8- Jülide İskenderoğlu: 2 hafta önce ben Osmangazi belediyesinin düzenlediği bir tura gittim. Yani sizden ricam ben gördüm orada restorasyon nasıl olur düzenleme nasıl olur gidip bakmanız. Belediyenin ve hükümetlerin bence kesinlikle siyasi kimliklerini bir tarafa koyup ortak bir proje hazırlamaları gerekiyor.
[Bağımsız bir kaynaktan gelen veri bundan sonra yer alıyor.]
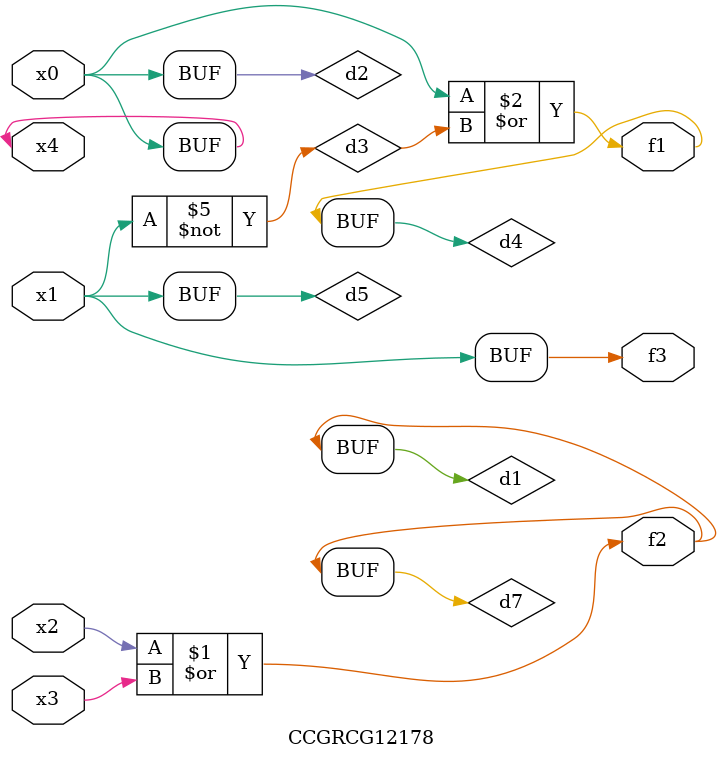
<source format=v>
module CCGRCG12178(
	input x0, x1, x2, x3, x4,
	output f1, f2, f3
);

	wire d1, d2, d3, d4, d5, d6, d7;

	or (d1, x2, x3);
	buf (d2, x0, x4);
	not (d3, x1);
	or (d4, d2, d3);
	not (d5, d3);
	nand (d6, d1, d3);
	or (d7, d1);
	assign f1 = d4;
	assign f2 = d7;
	assign f3 = d5;
endmodule

</source>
Yani eğer bu kenti bu ülkeyi gerçekten seviyorlarsa. Gerçekten koltuk kavgası değilse bu iş yapılabilir. Çünkü ben orda onu gördüm. Çok güzel kültür merkezleri yapılmış restorasyonlar yapılmış. Sol gruptaki arkadaşlar sinema gösterisi yapıyorlar diğer tarafta türbanlı arkadaşlar çay düzenlemişler. Yani o kadar güzeldi ki esas Türkiye oradaydı benim gördüğüm ve kültür oradaydı. Ben oradan geldikten sonra burada eski askeri hastaneyi gördükten sonra içim acıdı çünkü bizim niye yok diye düşündüm. Ve yerel yönetimin tiyatro gününü kutlarken 40 yıllık bir iktidarda bir tiyatro salonu yapmamasını ve bizi bir çadıra mahkum etmesini eleştiriyorum. Hiç kimse kusura bakmayacak ama ben o çadırı hak etmiyorum. Sayın hocam söyledi. Üniversitedeki salon çok güzel bir salon ama oraya benim türbanlı arkadaşlarım alınmıyor. Bunu yadırgamıyorum böyle bir kanun var. yani üniversite içinde böyle bir kanun varsa bunu kabul ediyorum ama böyle düzenlenen panellerde böyle uygulama yapılırsa böyle kiralama yapılırsa bunu ben kabul etmiyorum. Yani Çanakkale böyle bir merkez istiyor. Hükümet ve belediye lütfen böyle bir proje hazırlasın.